▸ **THE PROBLEM**
Leaving the pictures aside, return all of the data below exactly.

▸ **PROVIDED MATERIAL**
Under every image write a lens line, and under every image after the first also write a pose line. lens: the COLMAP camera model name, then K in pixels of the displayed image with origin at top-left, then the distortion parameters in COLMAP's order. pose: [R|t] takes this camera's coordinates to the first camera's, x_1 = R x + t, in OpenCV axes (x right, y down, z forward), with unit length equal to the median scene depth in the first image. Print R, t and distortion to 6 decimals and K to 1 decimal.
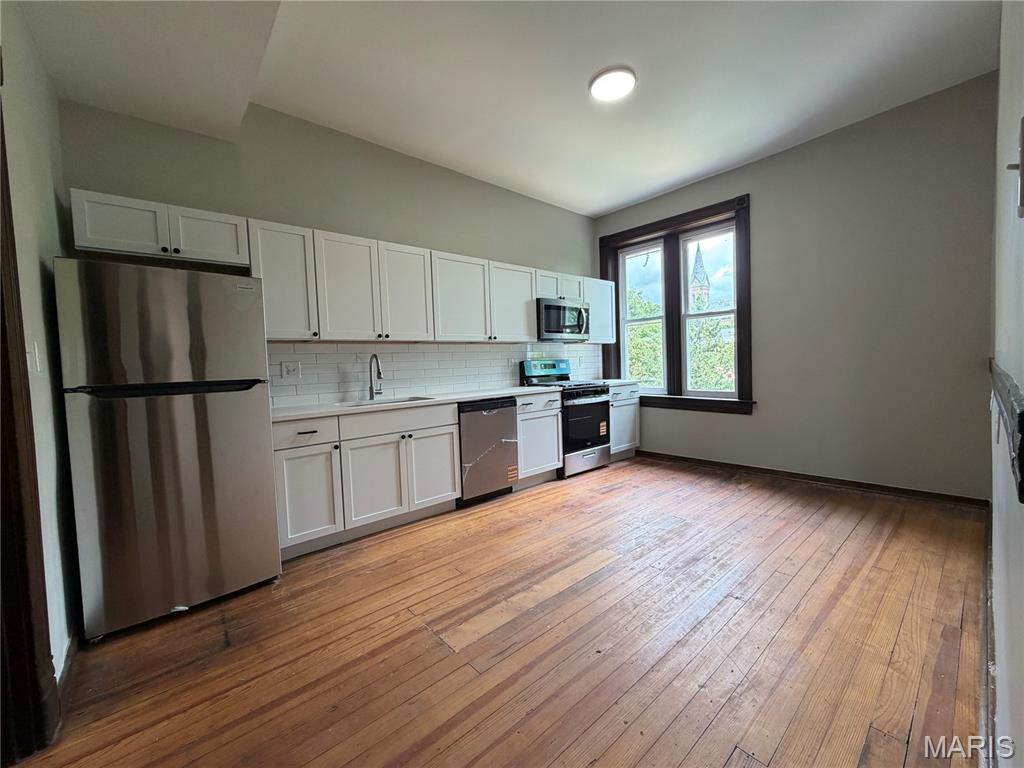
lens RADIAL K [[407.2, 0, 508.7], [0, 407.2, 384.1], [0, 0, 1]] dist [0.000655, -0.000020]
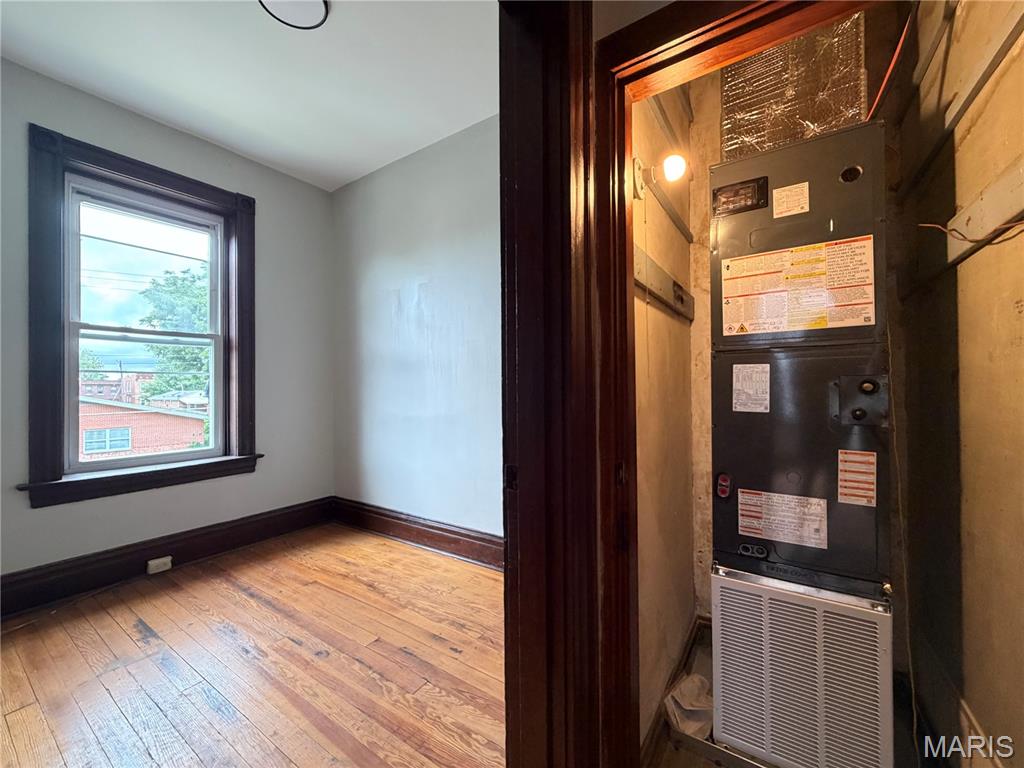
lens RADIAL K [[407.2, 0, 515.2], [0, 407.2, 382.5], [0, 0, 1]] dist [0.000655, -0.000020]
pose [[-0.274797, 0.028427, 0.961082, -0.371953], [0.065943, 0.997766, -0.010657, -0.067843], [-0.959238, 0.060449, -0.276058, 0.851476]]
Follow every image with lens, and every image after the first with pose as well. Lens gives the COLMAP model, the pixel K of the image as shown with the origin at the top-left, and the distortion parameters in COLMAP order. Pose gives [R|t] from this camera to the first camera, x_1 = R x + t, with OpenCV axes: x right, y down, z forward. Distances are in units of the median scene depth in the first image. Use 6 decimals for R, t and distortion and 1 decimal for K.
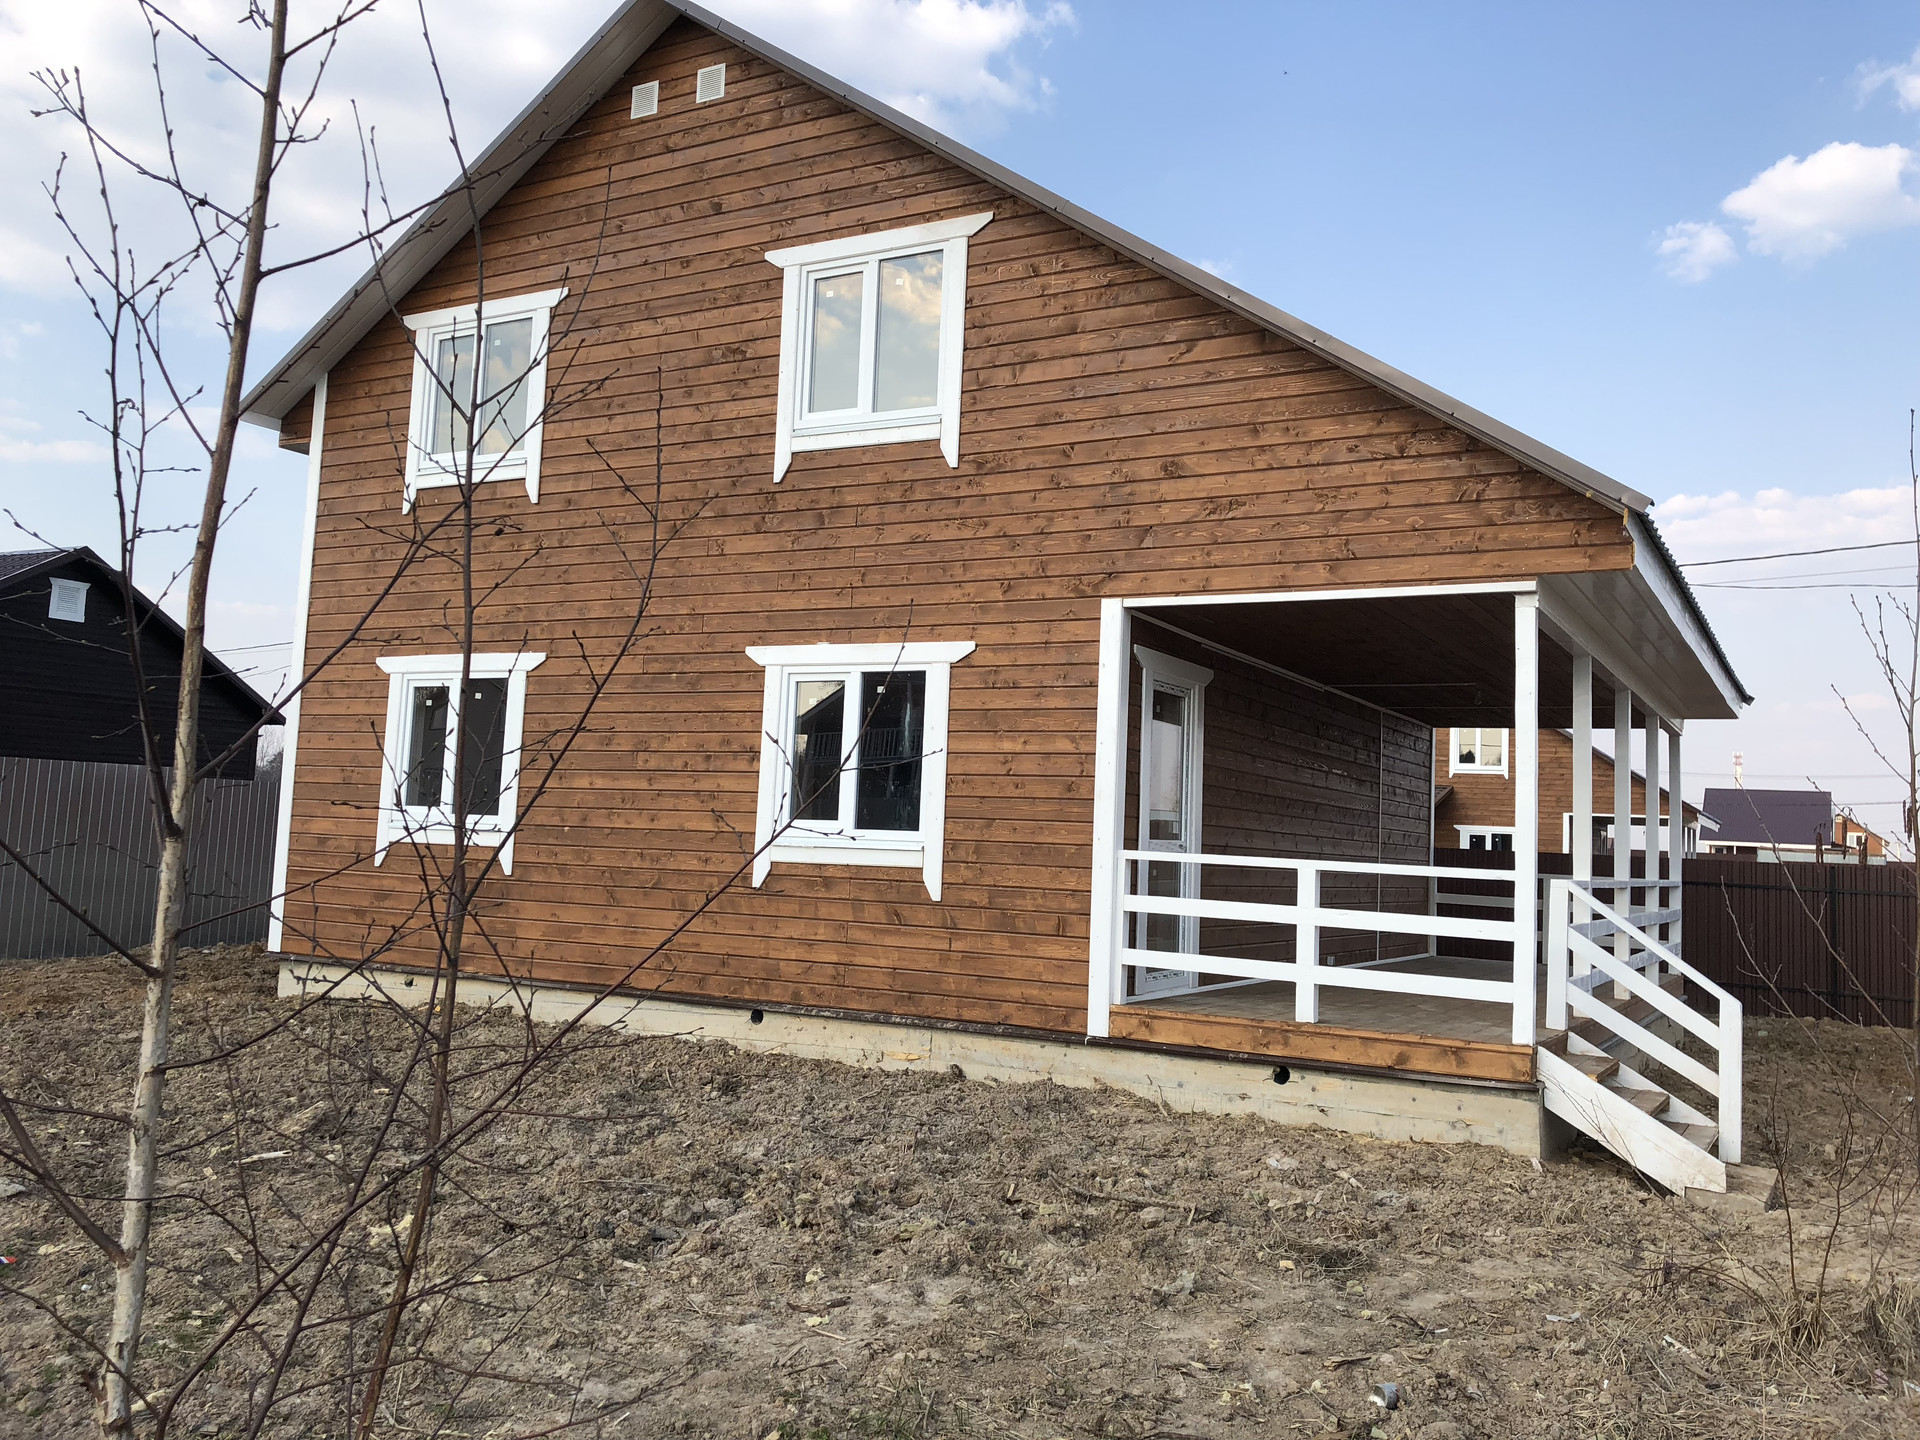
lens RADIAL K [[1579.6, 0, 963.4], [0, 1579.6, 720.8], [0, 0, 1]] dist [0.076801, -0.011839]
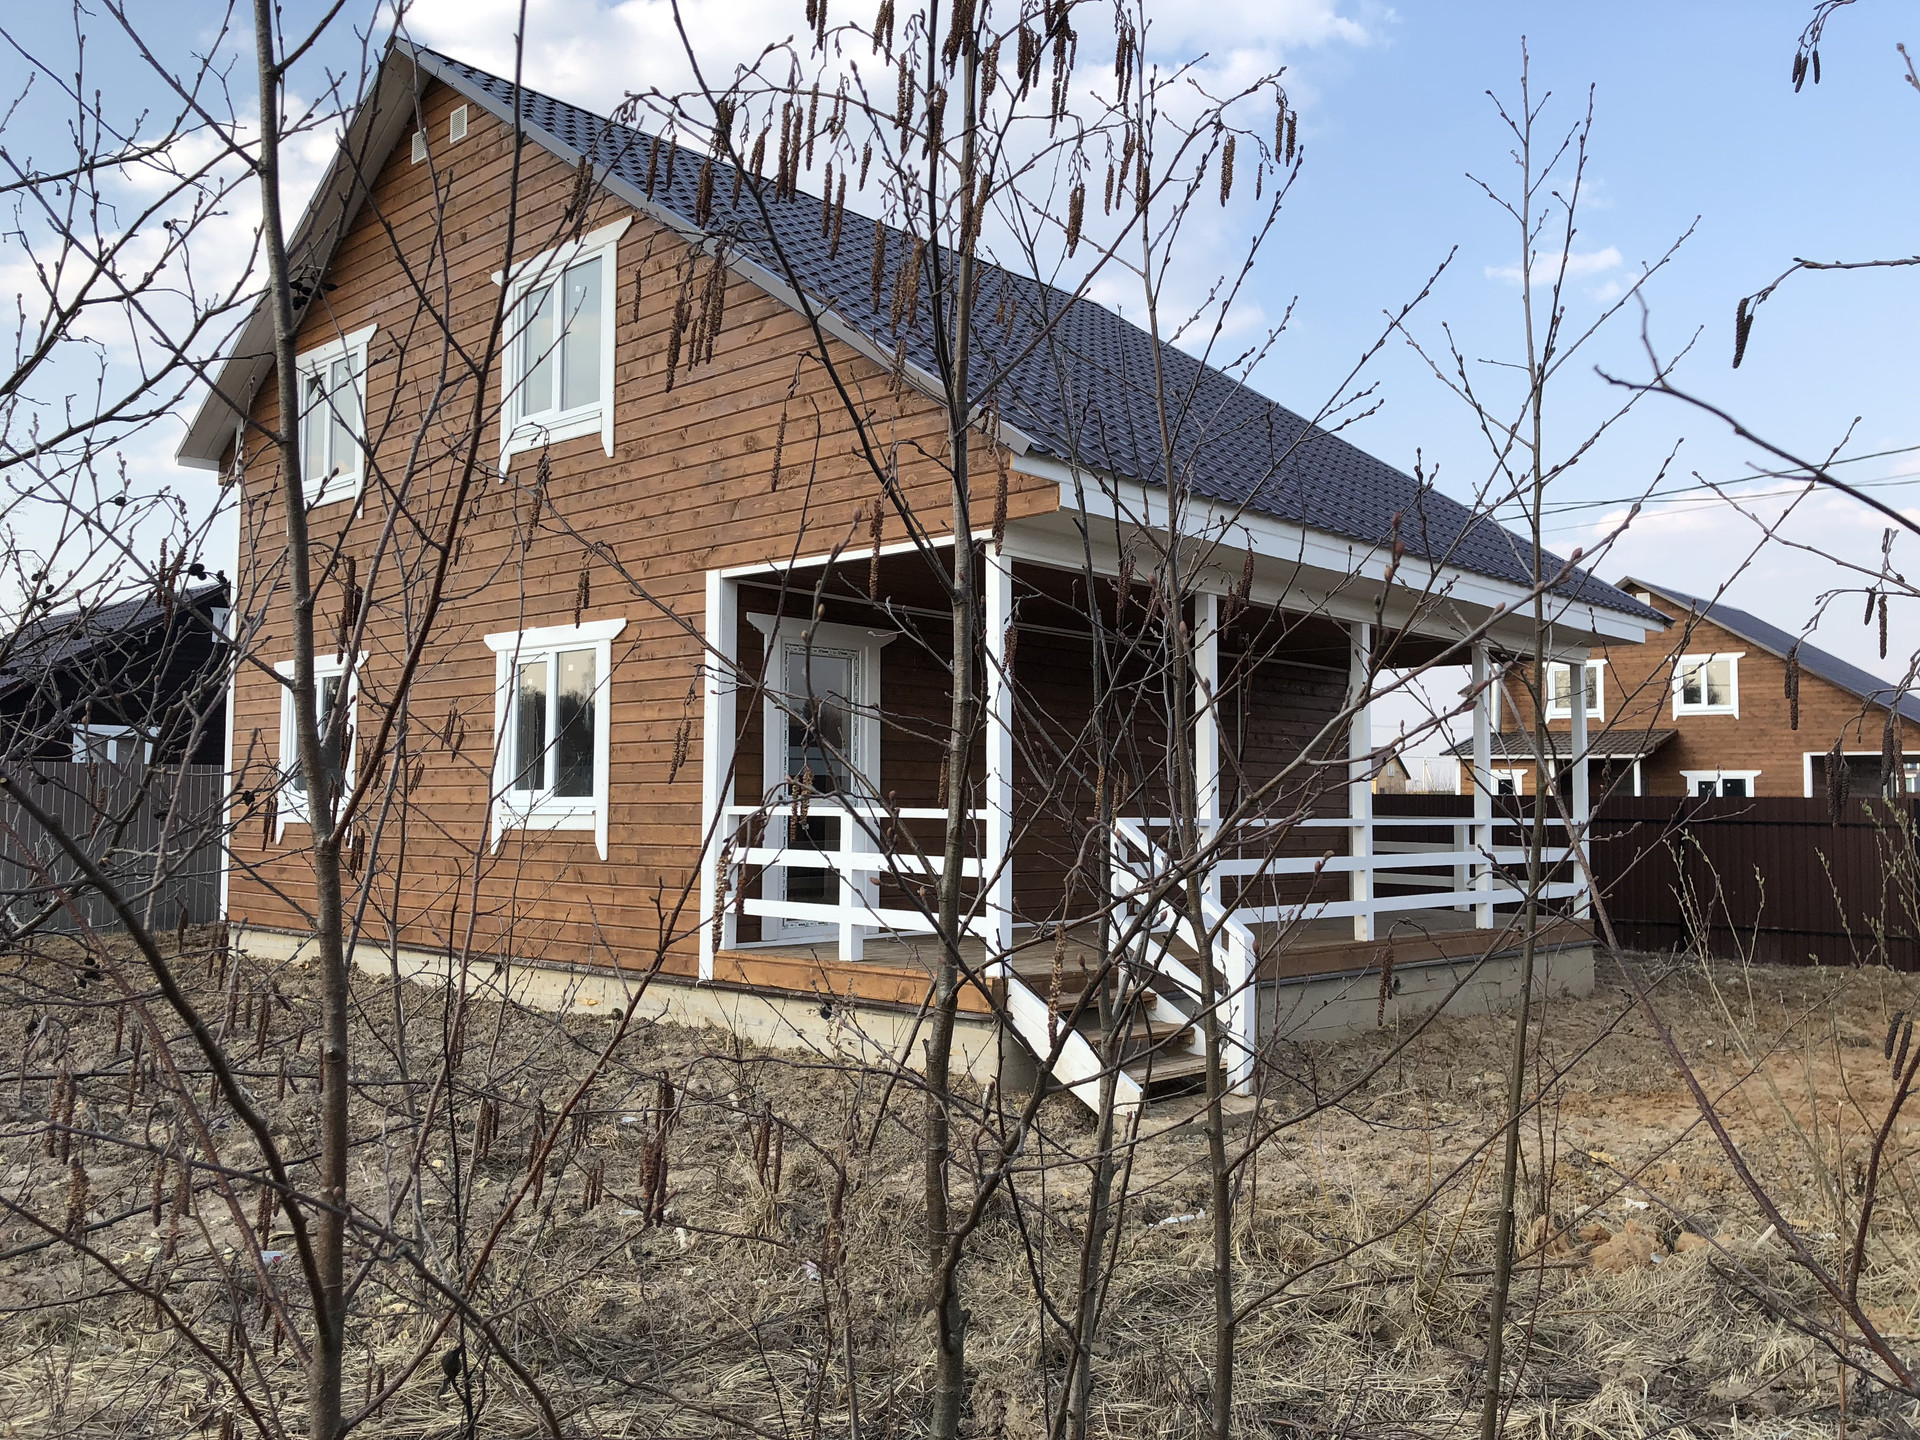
lens RADIAL K [[1579.6, 0, 970.5], [0, 1579.6, 718.9], [0, 0, 1]] dist [0.076801, -0.011839]
pose [[0.971609, -0.050477, -0.231147, 0.478761], [0.053707, 0.998527, 0.007701, 0.022576], [0.230418, -0.019897, 0.972888, 0.000533]]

▸ **TASK ANSWER**
Under every image write a lens line, and under every image after the first also write a pose line. lens: the COLMAP camera model name, then K in pixels of the displayed image with origin at top-left, then the distortion parameters in COLMAP's order. pose: [R|t] takes this camera's coordinates to the first camera's, x_1 = R x + t, in OpenCV axes (x right, y down, z forward), with unit length equal to the median scene depth in the first image. Print R, t and distortion to 6 decimals and K to 1 decimal.
lens RADIAL K [[407.2, 0, 508.7], [0, 407.2, 384.1], [0, 0, 1]] dist [0.000655, -0.000020]
lens RADIAL K [[407.2, 0, 515.2], [0, 407.2, 382.5], [0, 0, 1]] dist [0.000655, -0.000020]
pose [[-0.274797, 0.028427, 0.961082, -0.371953], [0.065943, 0.997766, -0.010657, -0.067843], [-0.959238, 0.060449, -0.276058, 0.851476]]
Follow every image with lens, and every image after the first with pose as well. Lens gives the COLMAP model, the pixel K of the image as shown with the origin at the top-left, and the distortion parameters in COLMAP order. Pose gives [R|t] from this camera to the first camera, x_1 = R x + t, with OpenCV axes: x right, y down, z forward. Distances are in units of the median scene depth in the first image. Use 6 decimals for R, t and distortion and 1 decimal for K.
lens RADIAL K [[1579.6, 0, 963.4], [0, 1579.6, 720.8], [0, 0, 1]] dist [0.076801, -0.011839]
lens RADIAL K [[1579.6, 0, 970.5], [0, 1579.6, 718.9], [0, 0, 1]] dist [0.076801, -0.011839]
pose [[0.971609, -0.050477, -0.231147, 0.478761], [0.053707, 0.998527, 0.007701, 0.022576], [0.230418, -0.019897, 0.972888, 0.000533]]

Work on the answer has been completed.